The facts are derived from Bethel's Complaint, and are accepted as true for purposes of this Motion. All reasonable inferences to be drawn therefrom are drawn in Bethel's favor….

Bethel is a Pentecostal Christian Church located in Savage, Maryland. As part of the Church's mission, it operates Bethel Christian Academy, a private school for students in preschool through eighth grade. Bethel is "unabashedly Christian," and outwardly shares its Christian beliefs with prospective applicants.

Bethel summarizes its religious beliefs and related practices in its Parent/Student Handbook. The handbook contains a "statement of nondiscrimination," which states, in relevant part, that Bethel "does not discriminate on the basis of race, color, national and ethnic origin in administration of its educational policies, admissions policies, scholarship and loan programs, and athletic and other school-administered programs." Bethel does not include sexual orientation or gender identity in its statement of nondiscrimination. In the next paragraph, the handbook says, "It should be noted, however, that Bethel Christian Academy supports the biblical view of marriage defined as a covenant between one man and one woman, and that God immutably bestows gender upon each person at birth as male or female to reflect his image … faculty, staff, and student conduct is expected to align with this view."

Irrespective of any language in the handbook, Bethel does not consider sexual orientation in the admissions process. Admissions at Bethel is a competitive process based on a formal entrance exam, an evaluation of previous grades, and a pre-enrollment interview. Once students are admitted, the school's policies apply equally, regardless of a student's sexual orientation or sexual attraction. For example, the student conduct policy prohibits any communication of a sexual nature and any harassment, physical contact, or public displays of affection….

Maryland's legislature established the BOOST program in 2016, and has reauthorized funding in each subsequent year…. BOOST provides scholarships for students to attend nonpublic schools in Maryland. However, only students that are eligible for the free or reduced-price lunch program may receive scholarships.

Additionally, scholarships can be used only at schools that meet certain eligibility requirements. Participating schools must sign an assurance stating that they "will not discriminate in student admissions on the basis of race, color, national origin, or sexual orientation." Even so, the nondiscrimination requirement explicitly states that schools are not required "to adopt any rule, regulation, or policy that conflicts with its religious or moral teachings." Bethel signed the assurance, and started participating in BOOST during the program's inaugural year. Ultimately, seventeen Bethel students received BOOST scholarships for the 2016-2017 academic year, and the number increased to eighteen students for the 2017-2018 academic year.

> _Material provided_:
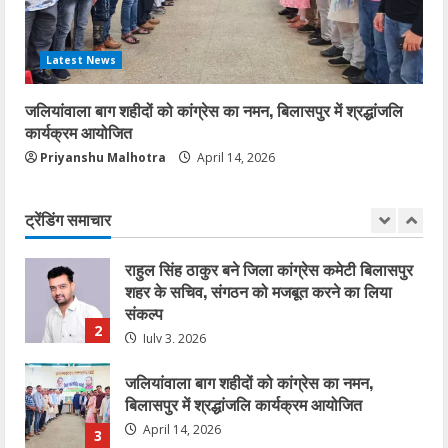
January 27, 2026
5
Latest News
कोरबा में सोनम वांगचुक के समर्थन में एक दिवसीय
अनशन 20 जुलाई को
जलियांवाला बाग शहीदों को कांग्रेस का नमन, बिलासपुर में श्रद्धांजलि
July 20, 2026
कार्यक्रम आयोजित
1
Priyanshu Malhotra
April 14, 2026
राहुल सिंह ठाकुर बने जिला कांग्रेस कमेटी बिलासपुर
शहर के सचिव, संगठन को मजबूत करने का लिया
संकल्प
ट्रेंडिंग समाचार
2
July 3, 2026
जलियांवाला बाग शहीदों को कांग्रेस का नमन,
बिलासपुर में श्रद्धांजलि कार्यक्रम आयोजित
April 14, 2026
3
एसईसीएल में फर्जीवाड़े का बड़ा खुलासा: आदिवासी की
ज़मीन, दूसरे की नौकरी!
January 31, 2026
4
--
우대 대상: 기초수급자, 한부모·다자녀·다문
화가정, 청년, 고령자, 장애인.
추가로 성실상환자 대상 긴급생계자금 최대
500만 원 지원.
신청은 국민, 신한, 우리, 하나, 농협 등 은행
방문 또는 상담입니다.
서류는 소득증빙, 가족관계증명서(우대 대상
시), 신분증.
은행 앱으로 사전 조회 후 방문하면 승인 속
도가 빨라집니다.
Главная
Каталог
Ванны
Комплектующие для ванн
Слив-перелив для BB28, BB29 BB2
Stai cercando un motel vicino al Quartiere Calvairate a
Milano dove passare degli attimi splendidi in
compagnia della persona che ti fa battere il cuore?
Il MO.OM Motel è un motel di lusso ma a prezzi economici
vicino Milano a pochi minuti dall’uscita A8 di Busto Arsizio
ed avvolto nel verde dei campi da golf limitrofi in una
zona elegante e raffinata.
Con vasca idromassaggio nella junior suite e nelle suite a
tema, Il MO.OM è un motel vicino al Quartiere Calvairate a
==
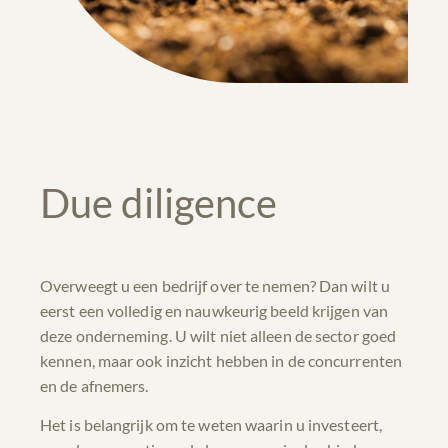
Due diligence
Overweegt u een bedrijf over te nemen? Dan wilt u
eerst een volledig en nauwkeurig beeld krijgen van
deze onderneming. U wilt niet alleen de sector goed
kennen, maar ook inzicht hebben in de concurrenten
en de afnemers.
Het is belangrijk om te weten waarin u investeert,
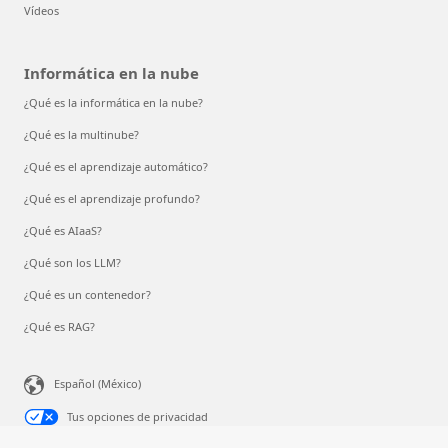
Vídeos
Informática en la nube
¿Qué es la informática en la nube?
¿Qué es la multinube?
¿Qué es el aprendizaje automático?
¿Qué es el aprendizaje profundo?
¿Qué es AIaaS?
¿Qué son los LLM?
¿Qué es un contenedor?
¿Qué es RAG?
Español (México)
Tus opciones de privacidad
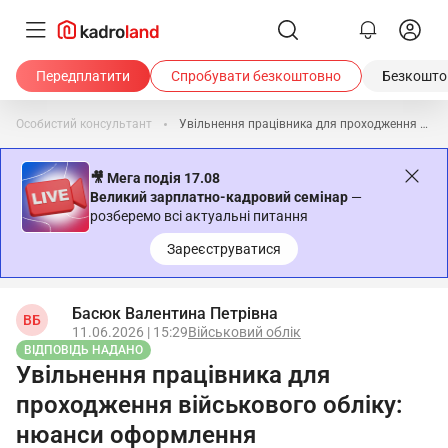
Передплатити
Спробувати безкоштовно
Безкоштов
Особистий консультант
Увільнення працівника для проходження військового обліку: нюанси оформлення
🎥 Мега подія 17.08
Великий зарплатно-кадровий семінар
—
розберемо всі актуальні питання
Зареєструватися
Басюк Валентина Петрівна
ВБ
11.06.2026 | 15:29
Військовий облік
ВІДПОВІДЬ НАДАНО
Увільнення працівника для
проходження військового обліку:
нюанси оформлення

> _Required work_:
1/ Reproduce the portion of the text on Bethel Christian Academy and the BOOST scholarship program starting with "Bethel is a Pentecostal" and going on through "with prospective applicants.".
2/ Supply what follows the final sentence of the text on Bethel Christian Academy and the BOOST scholarship program.

> _Results for the exercise_:
1/
Bethel is a Pentecostal Christian Church located in Savage, Maryland. As part of the Church's mission, it operates Bethel Christian Academy, a private school for students in preschool through eighth grade. Bethel is "unabashedly Christian," and outwardly shares its Christian beliefs with prospective applicants.

2/
In the fall of 2017, MSDE began investigating participating schools to verify their compliance with the nondiscrimination requirement. When MSDE specifically requested that schools provide their student handbook, Bethel sent its Parent/Student handbook for the 2017-2018 academic year. Throughout the first half of 2018, Bethel corresponded with MSDE about its handbook and related admissions practices. For example, on March 5, 2018, MSDE asked Bethel how its statement on marriage and biological sex was consistent with the school's assurance that it does not discriminate in admissions based on an applicant's sexual orientation. Bethel responded with a letter, on March 13, 2018, explaining that the school does not consider sexual orientation in admissions, and that all students are forbidden from engaging in any sexual conduct. Bethel has reiterated numerous times to MSDE and to the Advisory Board that it complies with their nondiscrimination provision.

The Advisory Board met on May 3, 2018 to discuss Bethel's eligibility for BOOST. At this meeting, Board Member Matthew Gallagher … made several derisive comments about Bethel and its views. For example, he described the school's view of marriage as "problematic" and suggested that its policy on biological sex violated the nondiscrimination provision. After the May 3 meeting, Defendants requested more information from the school. In response to a follow-up letter from MSDE, Bethel stated that any student who can meet its academic standards is welcome to join the community, regardless of religious beliefs, same-sex attraction, beliefs about marriage, or beliefs about sexual morality.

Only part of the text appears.